Provided that any of those neighbours sing out of tune, or have boots that squeak, or double chins, or odd clothes, the patient will quite easily believe that their religion must therefore be somehow ridiculous. . . . Work hard, then, on the disappointment or anticlimax which is certainly coming to the patient during his first few weeks as a churchman. (The Screwtape Letters, 6–7)

“How easy it is to love mankind in general, and yet how difficult to love particular individuals.”

David’s celebration in Psalm 16 avoids precisely this disappointment. David is not confessing his delight in an abstraction, in a wish-dream community. The majestic ones that have captured his delight are the saints in the land, near at hand, singing out of tune with their double chins and odd clothes. David looks upon them and says, “Majestic. Excellent. All my delight.”

Captured by God for God

How is David able to do this? How can he see majesty in such mundane simplicity? Because David knows that these are saints. That is, they are not merely the excellent ones; they are the holy ones. What draws David’s delight is that God’s people are set apart for his purposes.

These people reflect, however imperfectly, the majesty and glory and beauty of God’s own holiness. Henry Scougal once said, “The worth and excellency of a soul is to be measured by the object of its love.” And so, David looks upon those who love God, he sees their worth and excellence, the majesty of their souls, and he says, “These are my people, and I love them.”

Jonathan Edwards said much the same thing. When we love something, we love when others love that same thing. That’s why fans of the same sports team immediately hit it off. The mutual joy forms the foundation of a new friendship. How much more when the object of our mutual admiration is God himself?

What heightens and advances the pleasure of society is the excellency and the love of those with whom we converse. But the saints are the excellent of the earth; they are possessed of excellency of the highest kind, and they only are endowed with true excellency. Proverbs 12:6, “The righteous is more excellent than his neighbor”; and 17:27, “A man of understanding is of an excellent spirit.” And certainly in such conversation is the greatest delight to be found. Psalm 16:2–3, “My goodness extendeth not to thee; but to the saints that are in the earth, and to the excellent, in whom is all my delight.”

And as religion makes lovely, so it begets love, the purest and most ardent. Nothing so much tends to charity, peace, mutual benevolence and bounty as Christianity, and therefore nothing so much sweetens human society. (Works of Jonathan Edwards, 109).

Do We See Nobility?

David’s celebration, then, becomes an exhortation to us. It forces us to ask questions of ourselves and to seek God’s help in being conformed to the image of Christ.
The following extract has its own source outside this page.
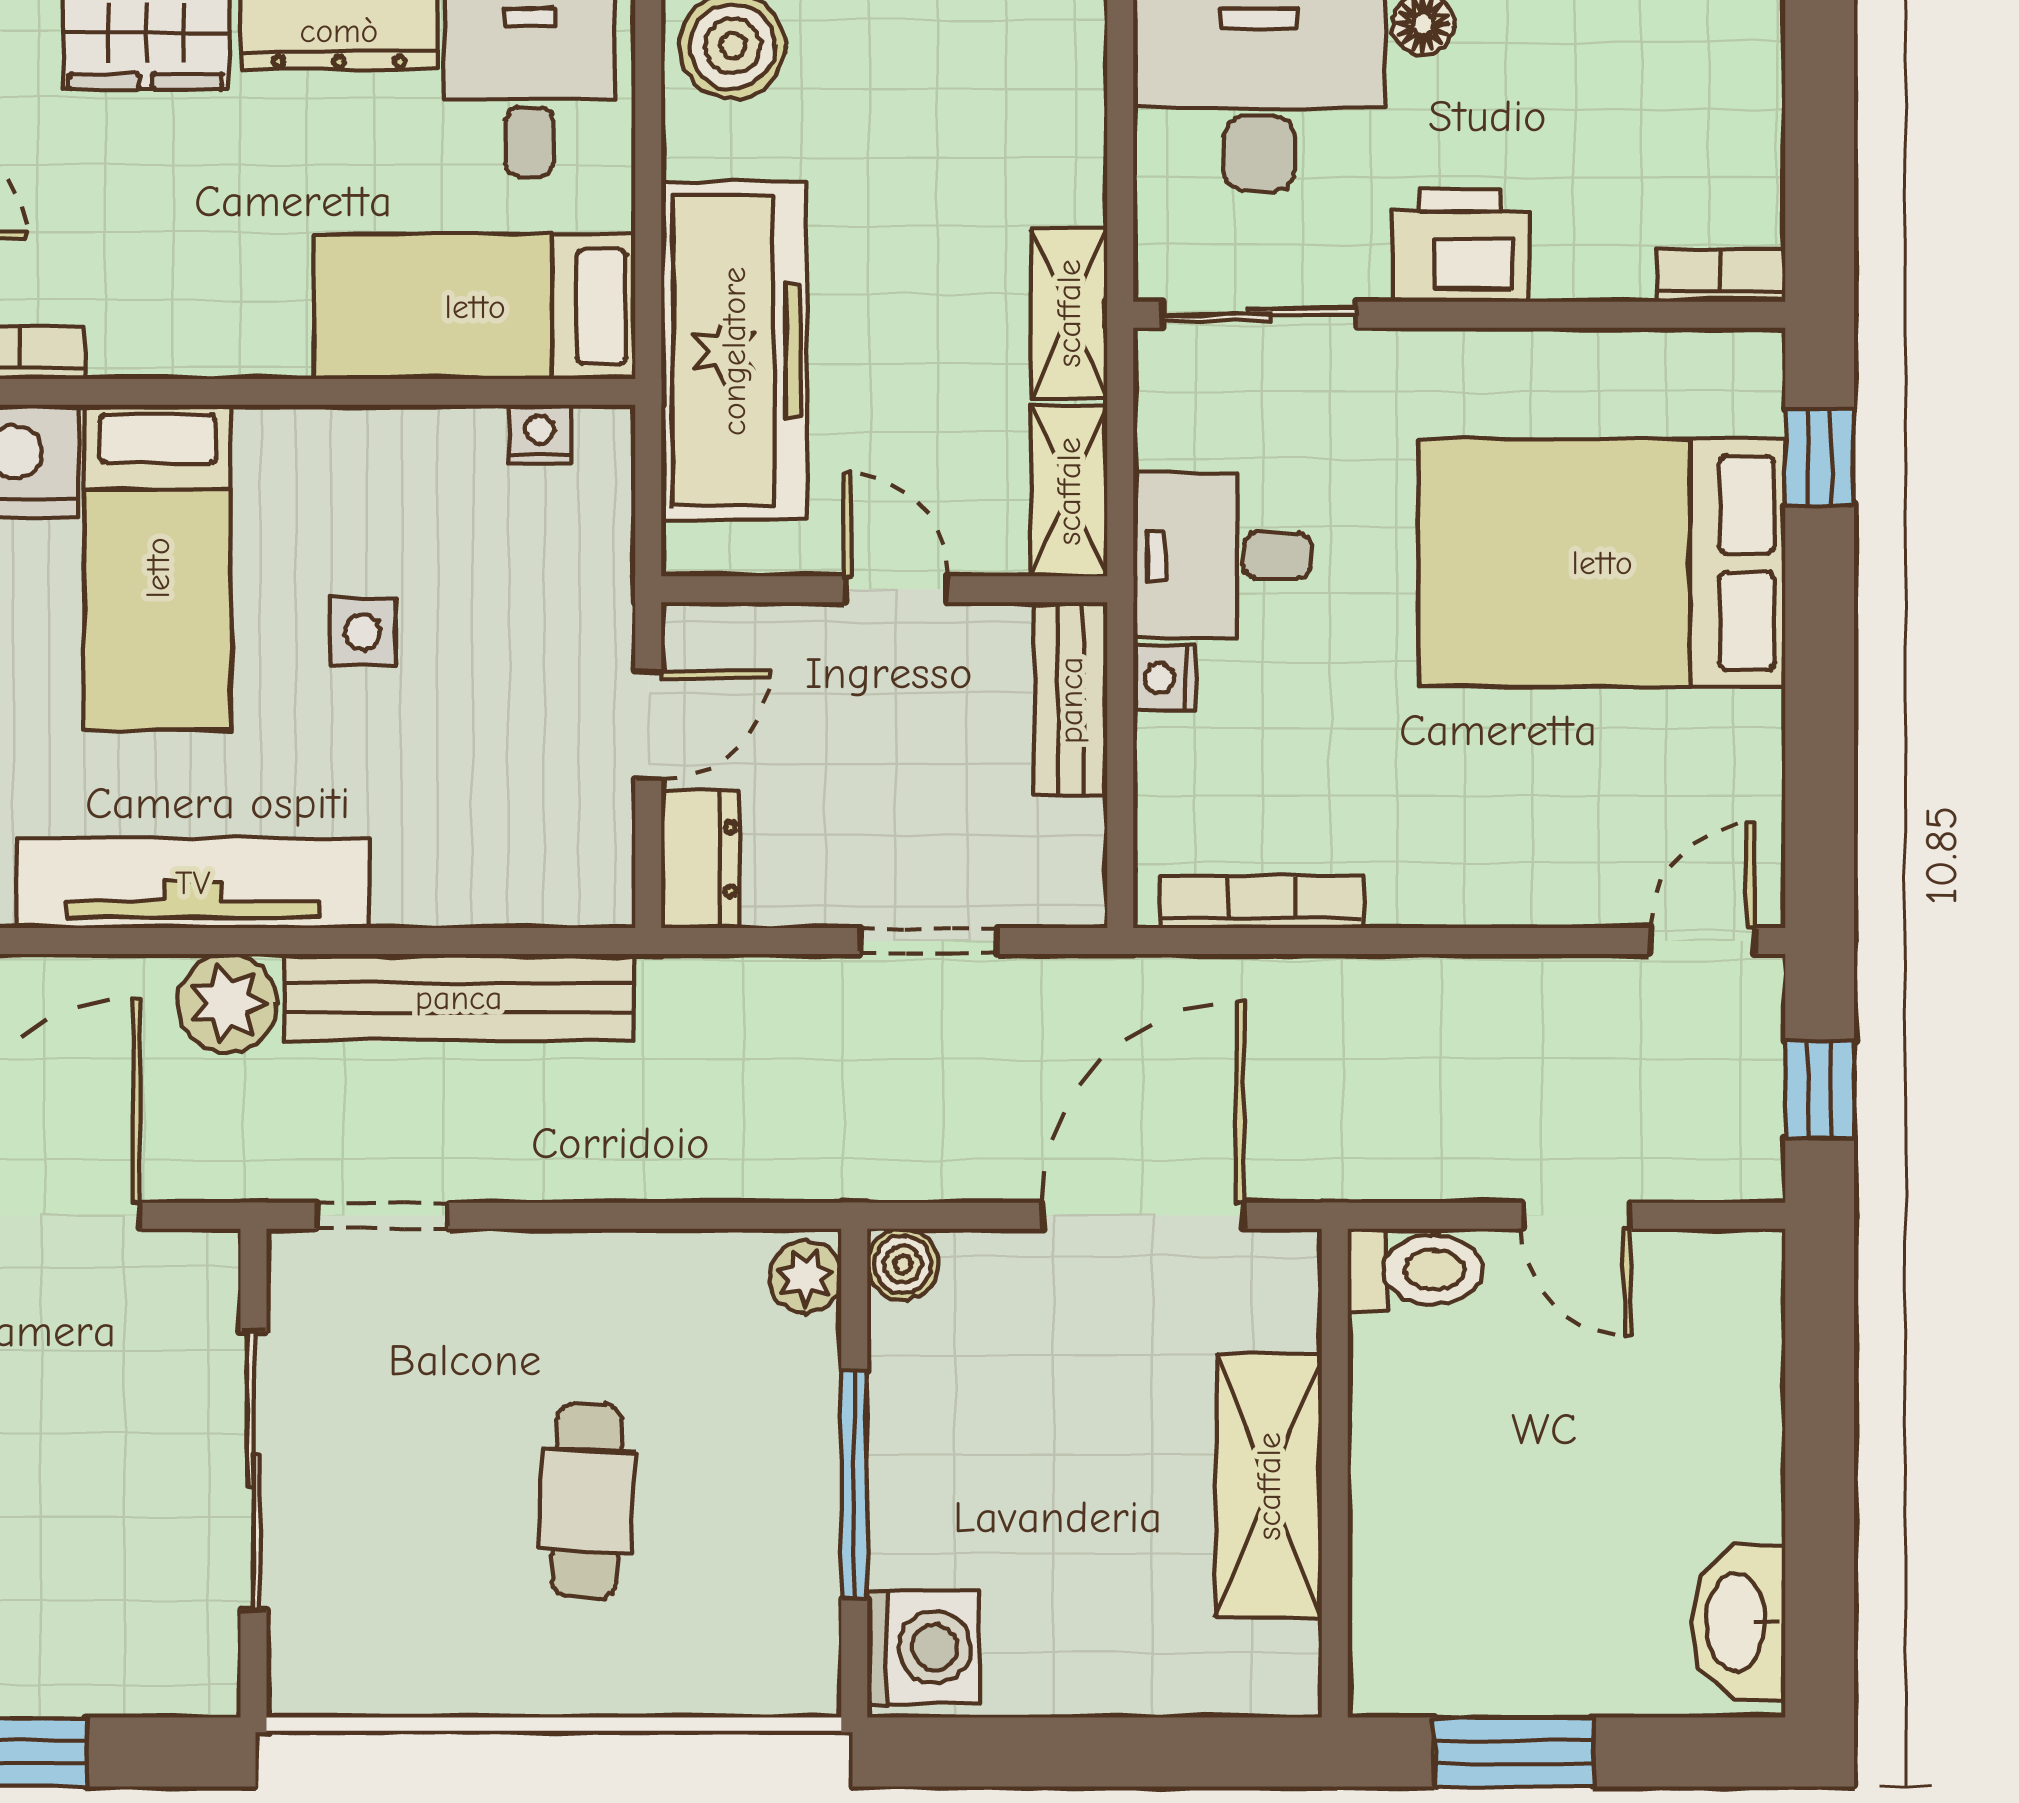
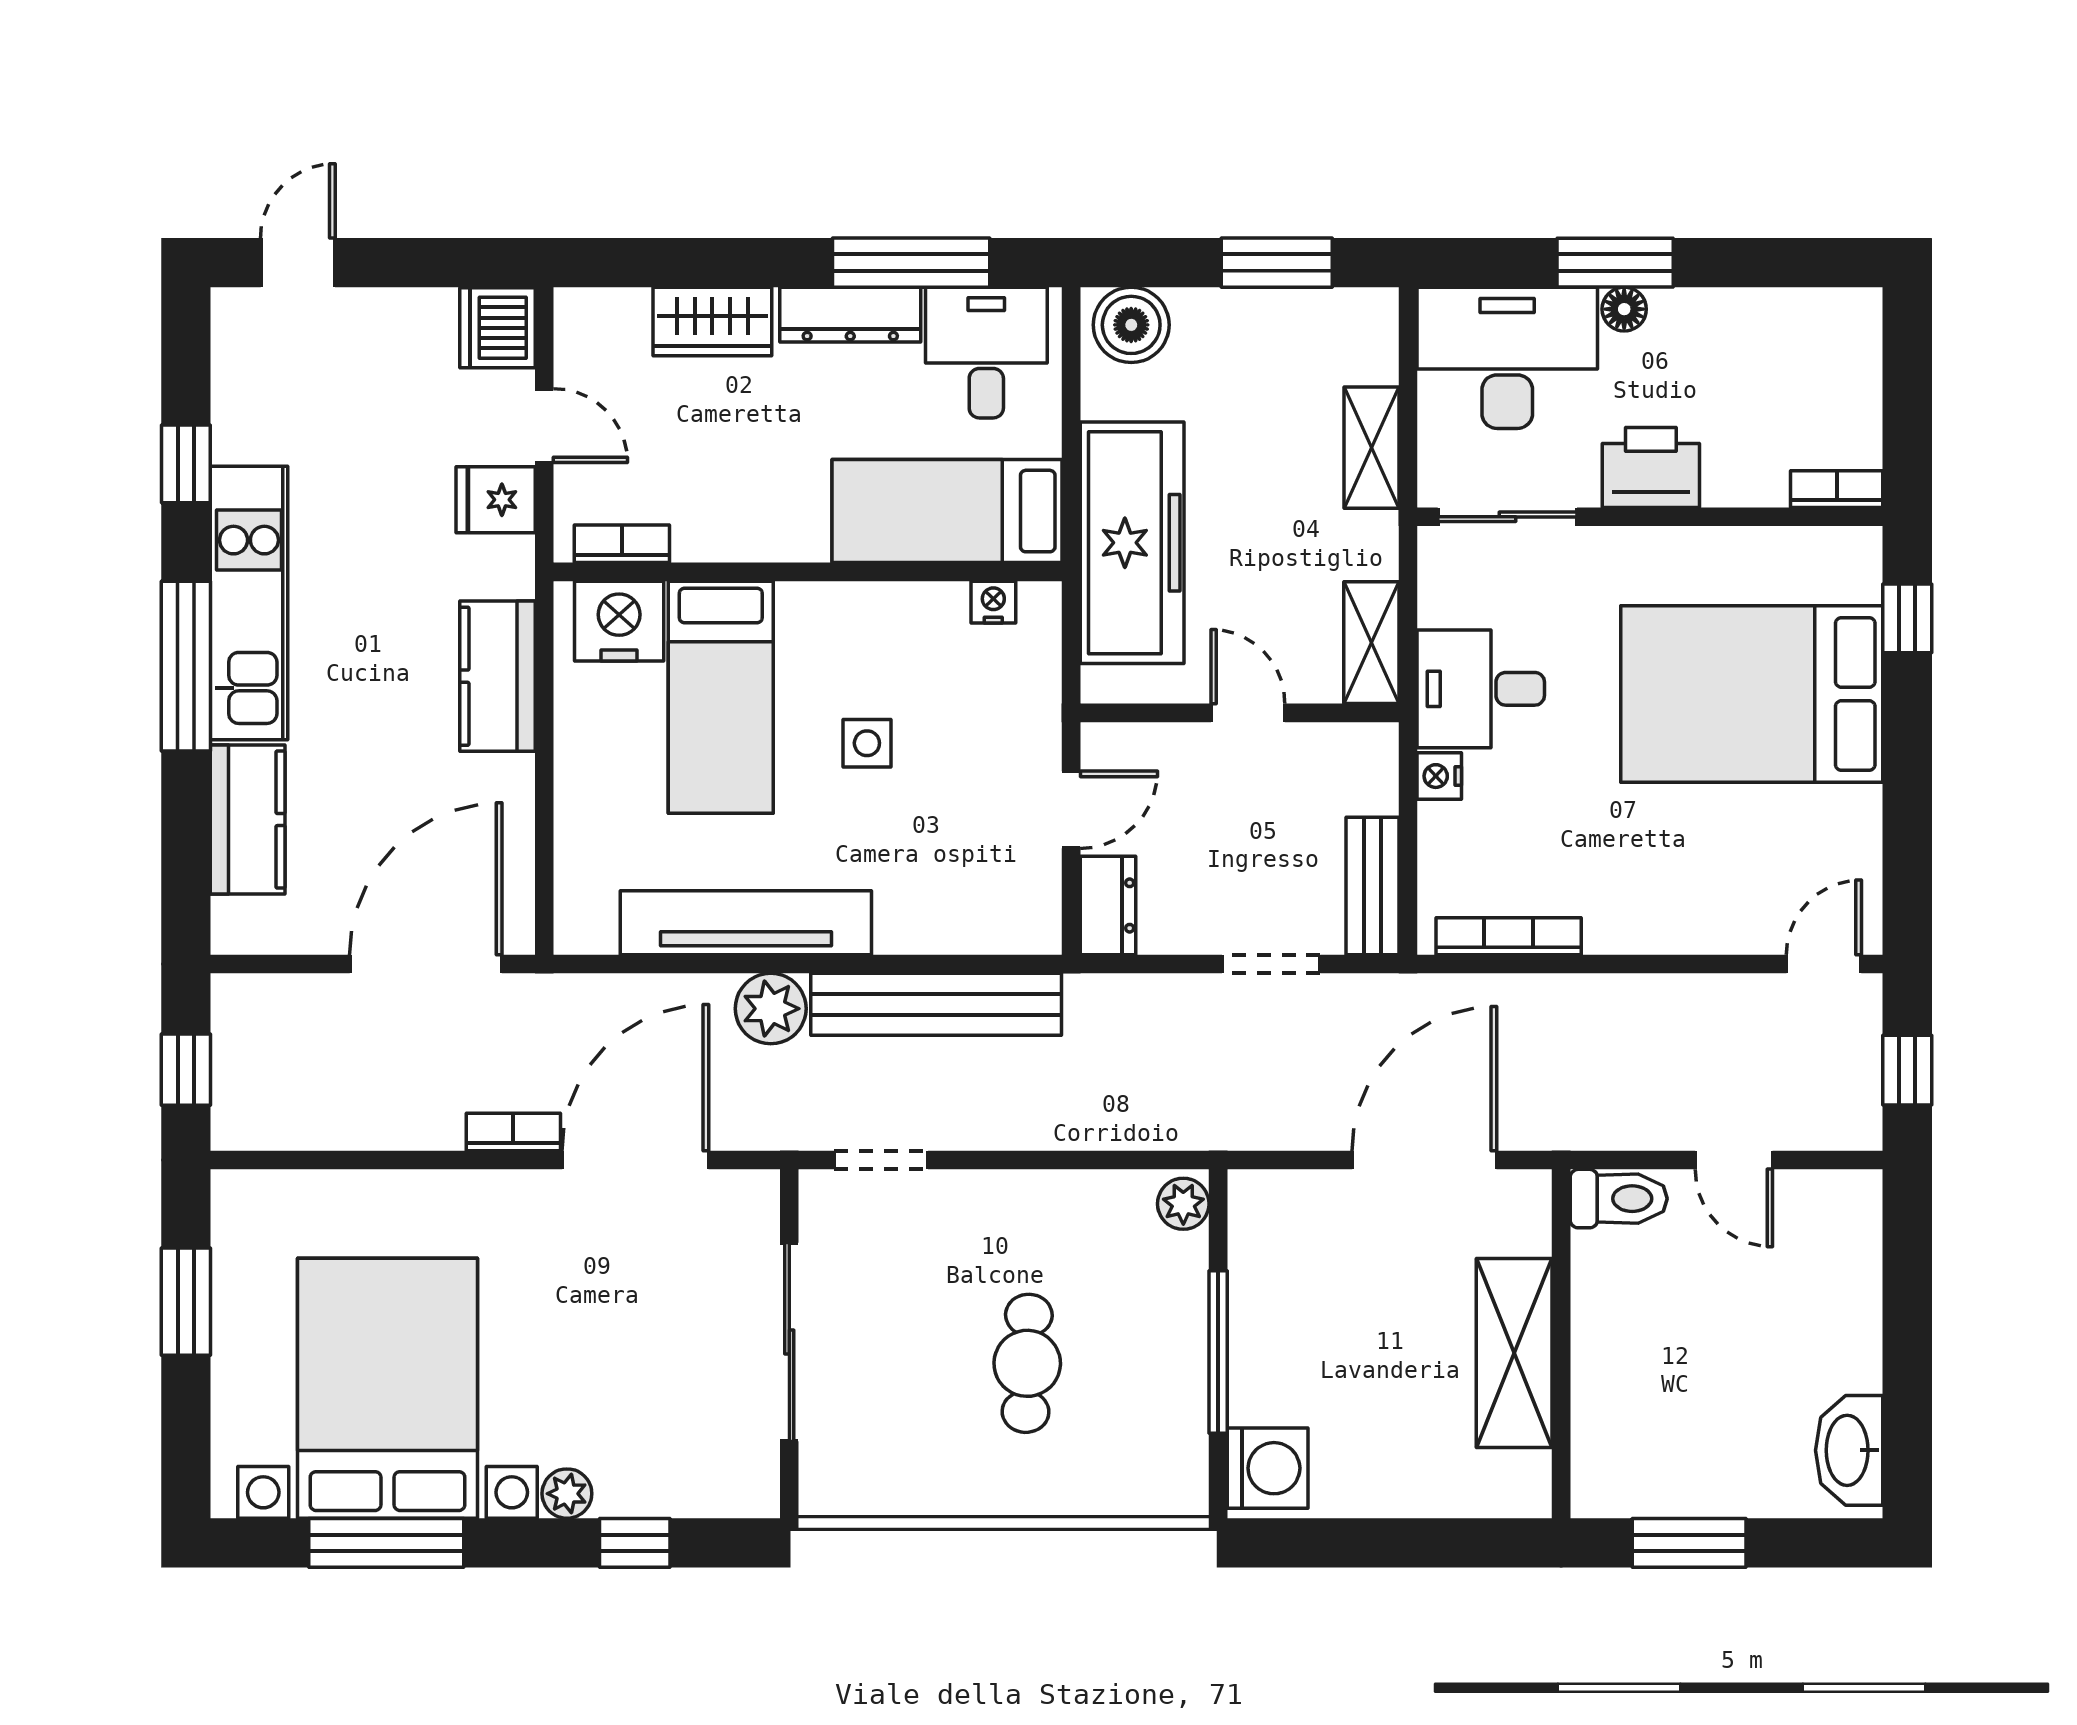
shelving: (1069, 313) -> (1371, 448), moved
bench: (1071, 700) -> (1373, 886), moved
boiler: (903, 1264) -> (1253, 1195), removed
Do we see nobility in the simplest of saints? Do we delight in the saints in our land, particularly in our local church? Do we delight in actual people — quirks, warts, and all? Do we delight in them for their holiness and majesty, and do we delight in them in hopes of spurring them on to greater holiness and majesty?

If not, then perhaps we should turn Psalm 16 into a prayer.

Lord, we say to you, “You are our Lord; we have no good apart from you.” Help us to find your goodness in your people. Make us to know your holiness reflected in your saints. Lead us to see the worth, excellency, and majesty of each and every Christian that we meet, from the great to the small, from the strong to the weak. And then fill us with the joy of Jesus himself, who takes pleasure in you and in his people with all his delight.